Seit einem halben Jahr sind die radikalislamischen Taliban in Afghanistan an der Macht. Rund 28 000 Afghanen haben seitdem eine Zusage erhalten, nach Deutschland einreisen zu dürfen. Unter ihnen sind Ortskräfte, die als Übersetzer, Fahrer oder Beraterinnen für deutsche Organisationen tätig waren, sowie Menschenrechtlerinnen, Aktivisten und Journalistinnen und deren Angehörige. Nur rund ein Drittel von ihnen hat es bislang nach Deutschland geschafft. Tausende Menschen warten weiter auf eine Evakuierung. Viele leben in ständiger Angst, von den Taliban aufgegriffen, gefoltert oder ermordet zu werden.
Sebastian Drescher
Sie seien nicht vergessen, versicherte die neue Außenministerin Annalena Baerbock im Dezember. Man wolle mit Hochdruck daran arbeiten, die Menschen in Sicherheit zu bringen. Aber weil es kaum Flüge aus Afghanistan gibt und Deutschland vor Ort keine Visa ausstellt, bleibt ihnen meist nur der beschwerliche Weg über die Nachbarländer, etwa über Pakistan.

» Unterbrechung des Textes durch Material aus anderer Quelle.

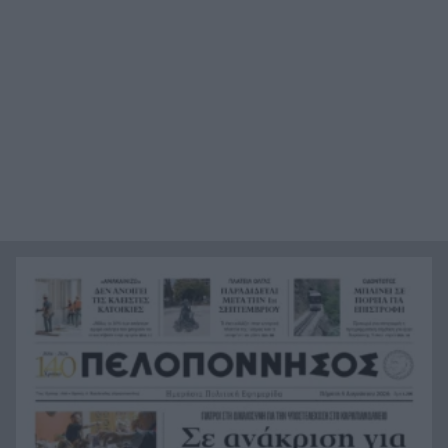
Κόκκινα τα 118 κτίρια στις 325 αυτοψίες των
20:12
πληγεισών περιοχών από τις καταστροφικές
πυρκαγιές
Η ανακοίνωση της ΕΑΠ για Βασιλάκο και
20:00
Μαμάση
Γιατί οδηγήθηκαν στη φυλακή οι οι δύο Ινδοί,
19:48
που κατηγορούνται για τη δολοφονία του
58χρονου ψυχολόγου στο Ναύπλιο, ΒΙΝΤΕΟ
Το Ιράν στέλνει μήνυμα στον Κόλπο: «Φρενάρετε
19:36
τον Τραμπ ή θα πληγούν κρίσιμες υποδομές»
«Ευγενικός, ακέραιος και ανιδιοτελής
19:24
άνθρωπος», η ανακοίνωση της οικογένειας της
38χρονης Βρετανίδας Ελίζαμπεθ Ρος
Φρίκη στη Βραζιλία σκότωσαν 15χρονο
19:12
ποδοσφαιριστή σε αγώνα ερασιτεχνικού
ποδοσφαίρου, ΒΙΝΤΕΟ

Zwar hilft Deutschland bei der Ausreise auf dem Landweg, aber eine unbürokratische Aufnahme sieht anders aus: Die Bundesregierung sollte die Menschen mit zivilen Maschinen direkt aus Kabul ausfliegen und Visa erst bei Ankunft erteilen.
Noch gravierender ist, dass viele Ortskräfte nicht als Schutzbedürftige anerkannt werden, beispielsweise ehemalige Mitarbeiter und Mitarbeiterinnen der Entwicklungshilfeorganisation GIZ. Eine Zusage erhält nur, wer direkt angestellt war. Honorarkräfte, Berater und Subunternehmer bleiben außen vor. Taliban scheren sich nicht um solche Feinheiten des Arbeitsrechts. Für "westliche Besatzer" tätig gewesen zu sein, gilt als Verrat.

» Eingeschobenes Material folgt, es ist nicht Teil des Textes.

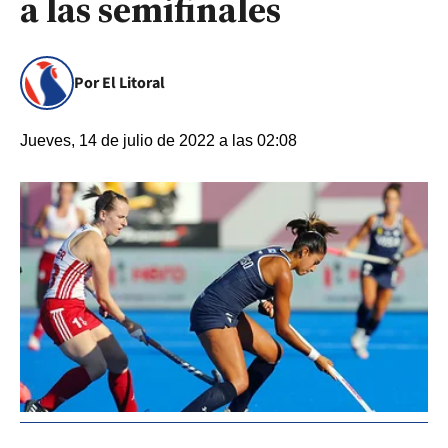
a las semifinales
Por El Litoral
Jueves, 14 de julio de 2022 a las 02:08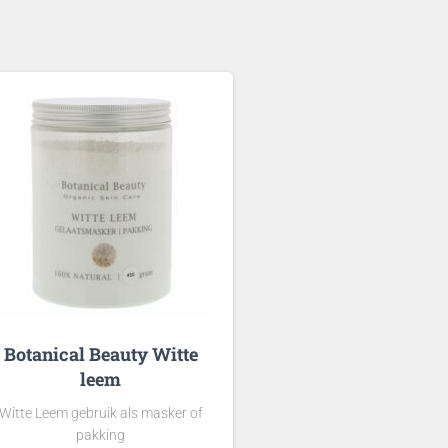
Botanical Beauty Witte
leem
Witte Leem gebruik als masker of
pakking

Über hundert ehemalige Regierungsmitarbeiter und Ortskräfte wurden getötet
Wie real die Bedrohung ist, zeigt ein Bericht der Vereinten Nationen. Demnach wurden in Afghanistan seit August über hundert ehemalige Regierungsmitarbeiter und Ortskräfte getötet. Dass das Entwicklungsministerium noch im Januar verlauten ließ, es lägen keine nachprüfbaren Erkenntnisse zur Bedrohungslage der Ortskräfte vor, ist ignorant und beschämend – und spricht nicht dafür, dass die deutsche Politik ihre abwehrende Haltung aufgegeben hat.
So bleiben zivilgesellschaftliche Initiativen für viele Zurückgelassene der letzte Strohhalm. Pro Asyl vermittelt abgelehnten Ortskräften Anwälte, die vor deutschen Gerichten klagen. Die Initiative Mission Lifeline schickt Geld an Familien, die sich vor den Taliban verstecken. Und die Luftbrücke Kabul chartert Busse für die Fahrt über die Grenze nach Pakistan.
So wichtig das Engagement ist: Die Chance auf ein Leben in Sicherheit sollte nicht von privaten Helfern und Spenden abhängen. Der deutsche Staat hat eine Fürsorgepflicht. Er muss ihr endlich nachkommen.